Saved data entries
____
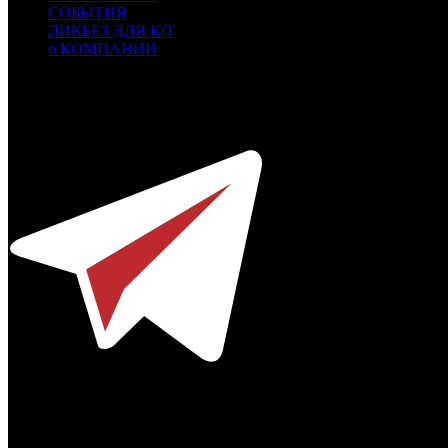
СОБЫТИЯ
ЛИКБЕЗ ДЛЯ К/Т
о КОМПАНИИ
Профессиональное издание о кинопрокате.
© 2012-2026
Телефон / факс +7-495-785-62-82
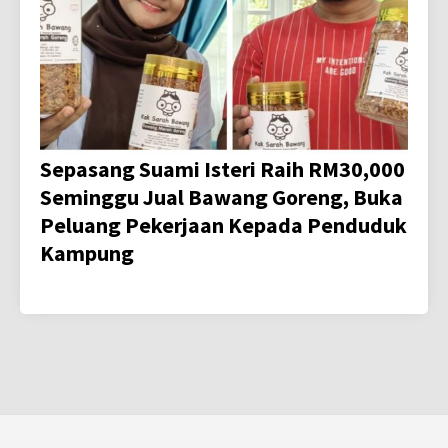
Sepasang Suami Isteri Raih RM30,000
Seminggu Jual Bawang Goreng, Buka
Peluang Pekerjaan Kepada Penduduk
Kampung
____
Make a word-for-word copy of the entries, without any pictures.

◆ **Expected output**:
СОБЫТИЯ
ЛИКБЕЗ ДЛЯ К/Т
о КОМПАНИИ
Профессиональное издание о кинопрокате.
© 2012-2026
Телефон / факс +7-495-785-62-82
Sepasang Suami Isteri Raih RM30,000
Seminggu Jual Bawang Goreng, Buka
Peluang Pekerjaan Kepada Penduduk
Kampung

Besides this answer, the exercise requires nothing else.